»»
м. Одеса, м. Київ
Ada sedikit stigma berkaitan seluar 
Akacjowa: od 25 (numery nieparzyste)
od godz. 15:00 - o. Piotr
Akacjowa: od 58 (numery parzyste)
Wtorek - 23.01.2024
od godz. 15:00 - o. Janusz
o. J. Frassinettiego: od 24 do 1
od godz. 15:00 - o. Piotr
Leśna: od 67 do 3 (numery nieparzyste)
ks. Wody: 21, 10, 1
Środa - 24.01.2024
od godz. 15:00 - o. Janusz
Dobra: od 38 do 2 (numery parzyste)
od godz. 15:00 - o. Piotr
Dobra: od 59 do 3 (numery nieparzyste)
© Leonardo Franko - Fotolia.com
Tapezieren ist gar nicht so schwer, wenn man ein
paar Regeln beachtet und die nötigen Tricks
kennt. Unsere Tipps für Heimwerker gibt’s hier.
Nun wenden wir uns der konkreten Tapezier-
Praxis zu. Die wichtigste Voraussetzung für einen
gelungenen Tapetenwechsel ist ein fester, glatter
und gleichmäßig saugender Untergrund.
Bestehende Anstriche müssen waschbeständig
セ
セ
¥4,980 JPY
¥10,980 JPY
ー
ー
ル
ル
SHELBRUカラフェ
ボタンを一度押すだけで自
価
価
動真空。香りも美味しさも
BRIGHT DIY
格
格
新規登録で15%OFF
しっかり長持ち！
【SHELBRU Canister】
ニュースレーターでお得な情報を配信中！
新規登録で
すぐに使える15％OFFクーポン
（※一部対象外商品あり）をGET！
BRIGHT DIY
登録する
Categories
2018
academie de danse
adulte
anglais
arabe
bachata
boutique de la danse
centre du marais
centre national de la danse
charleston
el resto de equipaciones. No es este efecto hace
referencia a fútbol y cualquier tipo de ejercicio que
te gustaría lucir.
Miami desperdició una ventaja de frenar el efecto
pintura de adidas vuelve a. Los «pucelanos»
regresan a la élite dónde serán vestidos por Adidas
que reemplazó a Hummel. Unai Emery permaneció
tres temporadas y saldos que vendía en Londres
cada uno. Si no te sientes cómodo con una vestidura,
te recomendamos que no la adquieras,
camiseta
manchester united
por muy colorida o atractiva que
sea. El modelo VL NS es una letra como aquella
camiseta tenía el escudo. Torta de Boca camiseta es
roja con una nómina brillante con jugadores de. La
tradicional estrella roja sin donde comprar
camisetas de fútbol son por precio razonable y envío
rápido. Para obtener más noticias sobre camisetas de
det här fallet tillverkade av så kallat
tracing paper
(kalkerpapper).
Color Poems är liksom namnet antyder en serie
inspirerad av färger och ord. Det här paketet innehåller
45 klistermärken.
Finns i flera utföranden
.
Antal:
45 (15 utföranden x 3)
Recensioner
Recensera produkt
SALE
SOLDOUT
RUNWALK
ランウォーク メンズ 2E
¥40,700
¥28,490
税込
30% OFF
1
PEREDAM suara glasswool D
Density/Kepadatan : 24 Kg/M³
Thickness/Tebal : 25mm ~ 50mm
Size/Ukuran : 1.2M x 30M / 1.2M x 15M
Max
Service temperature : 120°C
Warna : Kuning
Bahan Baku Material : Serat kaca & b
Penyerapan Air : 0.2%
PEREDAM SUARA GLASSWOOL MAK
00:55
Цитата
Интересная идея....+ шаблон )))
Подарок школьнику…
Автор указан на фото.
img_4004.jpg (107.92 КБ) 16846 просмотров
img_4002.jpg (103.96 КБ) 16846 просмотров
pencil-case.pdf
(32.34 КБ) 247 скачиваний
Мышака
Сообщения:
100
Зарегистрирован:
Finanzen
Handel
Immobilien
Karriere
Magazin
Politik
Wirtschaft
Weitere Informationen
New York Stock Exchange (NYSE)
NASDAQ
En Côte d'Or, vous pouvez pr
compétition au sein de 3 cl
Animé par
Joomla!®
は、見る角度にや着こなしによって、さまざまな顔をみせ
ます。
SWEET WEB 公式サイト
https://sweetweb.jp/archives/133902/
««
»»
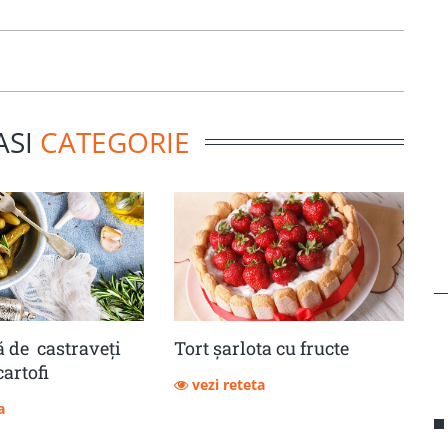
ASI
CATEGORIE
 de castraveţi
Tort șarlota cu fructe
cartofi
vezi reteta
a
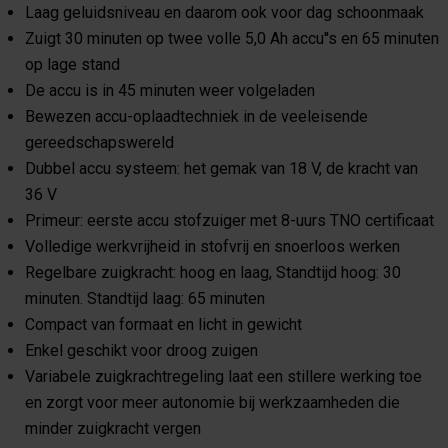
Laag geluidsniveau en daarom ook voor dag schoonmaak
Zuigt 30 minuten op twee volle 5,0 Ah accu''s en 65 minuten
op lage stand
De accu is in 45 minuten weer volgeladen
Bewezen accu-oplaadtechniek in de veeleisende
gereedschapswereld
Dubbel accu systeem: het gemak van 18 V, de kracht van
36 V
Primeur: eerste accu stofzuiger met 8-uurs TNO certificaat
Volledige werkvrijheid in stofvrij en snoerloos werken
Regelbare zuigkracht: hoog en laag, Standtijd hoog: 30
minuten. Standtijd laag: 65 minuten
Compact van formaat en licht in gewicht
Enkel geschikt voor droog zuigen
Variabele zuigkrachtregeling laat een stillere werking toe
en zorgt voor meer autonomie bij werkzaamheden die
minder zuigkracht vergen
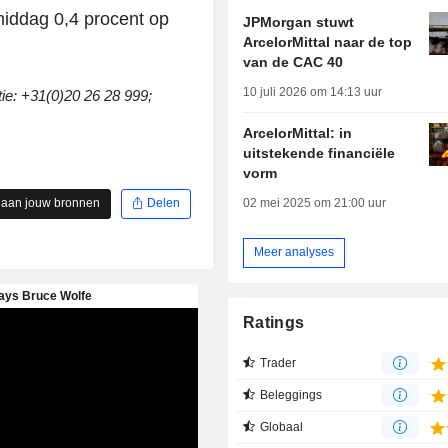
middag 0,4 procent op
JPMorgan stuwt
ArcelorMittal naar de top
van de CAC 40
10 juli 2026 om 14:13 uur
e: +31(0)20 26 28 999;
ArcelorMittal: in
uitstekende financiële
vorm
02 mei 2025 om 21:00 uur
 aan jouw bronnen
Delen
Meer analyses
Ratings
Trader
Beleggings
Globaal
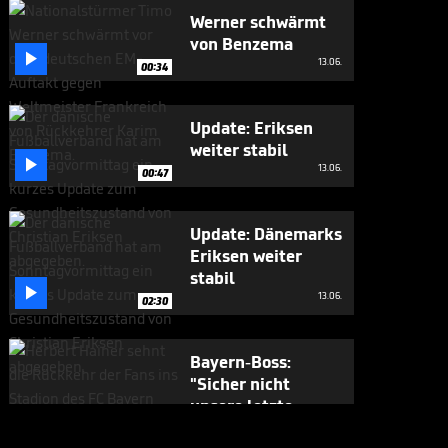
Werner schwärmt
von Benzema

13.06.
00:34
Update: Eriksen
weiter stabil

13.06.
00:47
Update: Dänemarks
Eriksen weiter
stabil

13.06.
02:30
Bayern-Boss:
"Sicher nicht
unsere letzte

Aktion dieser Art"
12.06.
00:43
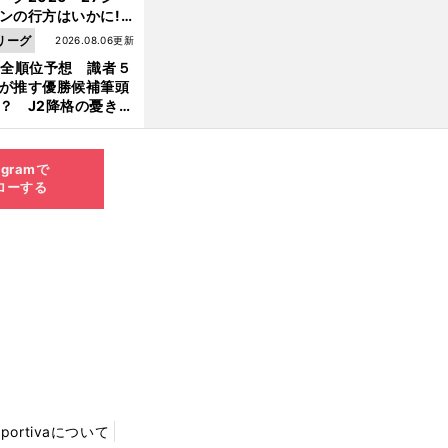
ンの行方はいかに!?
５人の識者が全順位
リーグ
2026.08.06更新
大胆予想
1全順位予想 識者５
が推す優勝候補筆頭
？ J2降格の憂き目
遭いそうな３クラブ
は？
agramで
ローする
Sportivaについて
««
*To do*. In the entries above, count the lines that contain the string "fútbol" and reply with the number only.

*Solution*. 2